PROJECT SUMMARY (See Instructions): After peripheral nerve injuries axons can regenerate and reestablish connectivity in the periphery; however restored motor function is not normal. Previously we have shown that some deficits, like lack of monosynaptic reflexes, can be explained by the permanent retraction of la proprioceptive synapses from motoneurons. We now propose that circuit reorganizations are relatively global and affect also spinal intermeuronal circuits that exert control over not only injured motoneurons, but also other motor pools controlling the same limb. As a result, a novel limb control pattern emerges that allows some function, but is also clearly pathological. In the proposed work we will seek confirmation for structural changes in spinal interneuronal circuits. The work will parallel functional studies proposed in project 1. We will analyze in detail the synaptic organization of recurrent and reciprocal inhibition, two key inhibitory circuits that modulate and pattern motoneuron firing and therefore muscle contractions. Recurrent inhibition exerts feedback control of motor output through an interposed interneuron named the Renshaw cell that receives direct excitation from intraspinal collaterals of motor axons. Reciprocal inhibition is mediated by la inhibitory interneurons which receive common inputs with certain motor pools, including those from la afferents, and inhibit motoneurons with antagonist action allowing for example smooth flexion-extension alternation during movement. We hypothesize that both interneurons become denervated from respectively, motor axons and la afferents after nerve injury. We propose that these alterations cause major changes in spinal circuitry. In aim 1 we will test the hypothesis that denervation of Renshaw cells coupled to injured motor axons causes synaptic reorganizations of recurrent inhibition in the whole spinal segment. In aim 2 we will test the hypothesis that differential la de-afferentation of inhibitory and excitatory interneurons in reciprocal pathways causes a shift in balance favoring excitation. These could explain the excessive co-contraction of antagonists observed after nerve injuries. Detail analyses of connectivity will be performed with a combination of techniques, including novel retrograde transynaptic viral tracing that allows revealing microcircuit connectivity.

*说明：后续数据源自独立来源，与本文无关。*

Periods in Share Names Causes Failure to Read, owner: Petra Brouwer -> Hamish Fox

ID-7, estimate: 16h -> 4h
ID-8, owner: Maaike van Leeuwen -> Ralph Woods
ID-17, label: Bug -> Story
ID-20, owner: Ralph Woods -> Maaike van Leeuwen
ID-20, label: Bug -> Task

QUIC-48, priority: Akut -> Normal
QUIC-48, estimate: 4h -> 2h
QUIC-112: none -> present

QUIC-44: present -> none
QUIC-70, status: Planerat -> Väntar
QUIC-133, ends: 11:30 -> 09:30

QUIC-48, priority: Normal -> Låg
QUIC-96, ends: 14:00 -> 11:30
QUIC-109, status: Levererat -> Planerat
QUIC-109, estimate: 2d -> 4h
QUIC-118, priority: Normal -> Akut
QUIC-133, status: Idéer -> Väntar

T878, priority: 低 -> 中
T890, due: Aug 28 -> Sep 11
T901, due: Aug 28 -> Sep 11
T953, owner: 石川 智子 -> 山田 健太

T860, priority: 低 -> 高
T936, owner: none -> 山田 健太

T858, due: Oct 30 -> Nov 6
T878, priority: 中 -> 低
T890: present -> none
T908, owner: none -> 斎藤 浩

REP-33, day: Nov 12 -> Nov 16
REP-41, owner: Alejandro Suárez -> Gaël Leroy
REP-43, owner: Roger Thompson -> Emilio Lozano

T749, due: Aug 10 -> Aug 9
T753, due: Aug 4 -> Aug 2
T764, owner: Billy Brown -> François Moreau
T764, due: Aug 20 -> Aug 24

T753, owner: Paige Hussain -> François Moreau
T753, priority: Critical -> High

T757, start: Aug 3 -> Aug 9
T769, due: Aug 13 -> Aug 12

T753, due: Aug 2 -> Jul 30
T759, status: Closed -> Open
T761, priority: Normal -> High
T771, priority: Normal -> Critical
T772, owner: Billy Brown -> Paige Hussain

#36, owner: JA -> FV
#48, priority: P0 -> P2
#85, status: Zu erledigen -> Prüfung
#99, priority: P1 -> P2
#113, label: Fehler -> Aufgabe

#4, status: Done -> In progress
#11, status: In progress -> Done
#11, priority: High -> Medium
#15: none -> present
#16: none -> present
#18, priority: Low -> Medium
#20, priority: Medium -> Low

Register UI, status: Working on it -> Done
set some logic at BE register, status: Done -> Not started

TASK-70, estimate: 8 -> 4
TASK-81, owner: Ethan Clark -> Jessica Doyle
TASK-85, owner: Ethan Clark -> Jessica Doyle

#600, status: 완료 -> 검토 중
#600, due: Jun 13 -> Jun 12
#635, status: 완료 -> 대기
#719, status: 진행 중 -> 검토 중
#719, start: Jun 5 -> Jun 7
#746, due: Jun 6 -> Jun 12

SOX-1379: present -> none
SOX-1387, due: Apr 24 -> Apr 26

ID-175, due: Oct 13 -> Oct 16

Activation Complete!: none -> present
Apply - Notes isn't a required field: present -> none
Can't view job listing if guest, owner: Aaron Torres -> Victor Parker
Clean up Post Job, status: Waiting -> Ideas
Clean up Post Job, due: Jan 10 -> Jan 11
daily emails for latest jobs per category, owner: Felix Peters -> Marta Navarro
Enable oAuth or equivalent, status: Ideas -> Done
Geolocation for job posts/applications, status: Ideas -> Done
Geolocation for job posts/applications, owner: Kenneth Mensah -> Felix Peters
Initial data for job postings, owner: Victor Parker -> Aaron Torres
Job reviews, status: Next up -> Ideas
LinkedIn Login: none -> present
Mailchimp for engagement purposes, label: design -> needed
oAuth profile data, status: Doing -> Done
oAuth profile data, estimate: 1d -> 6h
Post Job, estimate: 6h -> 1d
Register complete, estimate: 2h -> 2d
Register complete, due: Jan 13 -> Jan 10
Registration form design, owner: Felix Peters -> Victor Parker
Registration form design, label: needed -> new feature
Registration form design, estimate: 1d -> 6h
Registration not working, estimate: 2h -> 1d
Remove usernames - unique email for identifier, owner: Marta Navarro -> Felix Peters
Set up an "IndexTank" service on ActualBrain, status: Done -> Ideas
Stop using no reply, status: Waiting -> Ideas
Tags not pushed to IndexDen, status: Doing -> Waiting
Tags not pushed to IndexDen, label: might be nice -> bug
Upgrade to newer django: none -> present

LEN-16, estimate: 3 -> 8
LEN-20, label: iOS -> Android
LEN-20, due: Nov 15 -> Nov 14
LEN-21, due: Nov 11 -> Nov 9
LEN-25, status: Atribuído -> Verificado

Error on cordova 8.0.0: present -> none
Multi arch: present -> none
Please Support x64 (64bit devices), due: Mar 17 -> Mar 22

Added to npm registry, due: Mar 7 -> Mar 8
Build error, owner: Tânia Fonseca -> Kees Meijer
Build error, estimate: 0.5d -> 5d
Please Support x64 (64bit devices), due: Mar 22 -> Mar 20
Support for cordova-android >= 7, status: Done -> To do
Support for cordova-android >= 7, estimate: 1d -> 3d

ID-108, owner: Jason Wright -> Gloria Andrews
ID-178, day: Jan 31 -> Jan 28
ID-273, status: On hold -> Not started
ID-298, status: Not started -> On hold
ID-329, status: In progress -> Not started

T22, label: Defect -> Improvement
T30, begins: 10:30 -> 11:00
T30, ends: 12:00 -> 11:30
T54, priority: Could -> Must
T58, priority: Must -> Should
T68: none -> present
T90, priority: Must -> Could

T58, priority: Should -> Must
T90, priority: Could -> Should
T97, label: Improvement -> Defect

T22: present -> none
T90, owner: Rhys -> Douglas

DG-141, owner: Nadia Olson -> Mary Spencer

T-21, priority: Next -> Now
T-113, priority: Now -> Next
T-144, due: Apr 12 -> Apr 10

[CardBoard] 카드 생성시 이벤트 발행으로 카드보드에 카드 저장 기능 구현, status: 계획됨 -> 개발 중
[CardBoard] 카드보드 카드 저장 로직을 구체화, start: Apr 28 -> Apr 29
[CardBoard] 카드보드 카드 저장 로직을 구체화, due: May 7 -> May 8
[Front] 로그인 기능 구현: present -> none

项目总结（见说明）：周围神经损伤后，轴突可以再生并重新建立周围的连接;然而，恢复的运动功能是不正常的。以前，我们已经表明，一些缺陷，如缺乏单突触反射，可以解释为永久回缩的LA本体感受突触从运动神经元。我们现在提出，电路重组是相对全球性的，也影响脊髓神经元间回路，不仅对受伤的运动神经元施加控制，但也控制同一肢体的其他运动池。结果，一种新的肢体控制模式出现了，它允许一些功能，但也明显是病态的。在拟议的工作中，我们将寻求确认脊髓神经元间回路的结构变化。这项工作将与项目1中提议的功能研究并行进行。我们将详细分析复发性和相互抑制的突触组织，这两个关键的抑制回路调节和模式运动神经元放电，因此肌肉收缩。复发性抑制通过一个名为Renshaw细胞的中间神经元对运动输出进行反馈控制，该中间神经元从运动轴突的脊髓内侧支接受直接兴奋。相互抑制由la抑制性中间神经元介导，所述la抑制性中间神经元接收与某些运动池（包括来自la传入的那些）共同的输入，并且用拮抗剂作用抑制运动神经元，从而允许例如在运动期间平滑的屈曲-伸展交替。我们假设，这两个中间神经元成为失神经分别从运动轴突和la传入神经损伤后。我们认为，这些改变导致脊髓回路的重大变化。在目标1中，我们将测试的假设，Renshaw细胞耦合到受损的运动轴突的神经支配导致突触重组的复发性抑制在整个脊髓节段。在目标2中，我们将检验以下假设：在相互通路中，抑制性和兴奋性中间神经元的差异性去传入导致有利于兴奋的平衡的转变。这些可以解释神经损伤后观察到的拮抗剂的过度共收缩。详细的连接分析将与技术的组合，包括新的逆行跨突触病毒示踪，允许揭示微电路连接。